This is exactly why I said long exposures are common in Adams style of photography. Small arperture means larger depth of field, and for landscape you want the DoF to be maximized.
My point is that film has an inverse saturation curve that is somewhat unique for each kind of film. Adams was skilled to the point where he had an intuitive feel for how the films he used would react. How does a CCD react to a long (several minutes) exposure? Does the charge bleed off and it behaves sort of like film? Does it bleed into other pixels and fog the whole image? Is it perfectly stable and a 10 minute exposure is a 5 minute exposure + 1EV?
If even you're right about the pixel count (and I tend to believe you because of lack of trust of the hardware makers), you're only arguing that this special 50MP camera would be as good as Adams sheet film. Where is the advantage? Why should he abandon a simple (cheap) box that costs a few dollars (today's value) per exposure in favour of something that is arguable just as good, but costs more than he made in his lifetime? It's not like he needed to take lots of shots; his pictuers were well planned out and took a long time to take each one.

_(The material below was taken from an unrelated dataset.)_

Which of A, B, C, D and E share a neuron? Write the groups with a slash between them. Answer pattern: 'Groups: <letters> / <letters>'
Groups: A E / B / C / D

Maybe the digital would have made him take lots more pictures and spend less time on each. Then instead of hundreds of truly great works of art, he might have taken tens of thousands of mediocre snapshots.
I really don't understand this digital push. It's good for photojournalists who care more about getting the picture to their publisher as fast as possible than image quality or whether the picture will be useful in 50 years. It's also good for people learning to take pictures so they can get some instant feedback and take lots of pictures to experiment.
But for most people film is still better. A typical person who shoots 5-10 rolls a year on vacations and at parties will find that digital has a much higher per-shot cost over the lifetime of the camera; a $300 digital gives comperable features and feel to a $30 P&S film camera. At 5-10 rolls/year you will never recoup those costs over the life of the camera.
As far as quality, you might argue that a $3000 digital is comparable to film, but the $300 digital is definately inferior to film. So for the typical person, digital costs more per shot and gives inferior quality. Where is the advantage?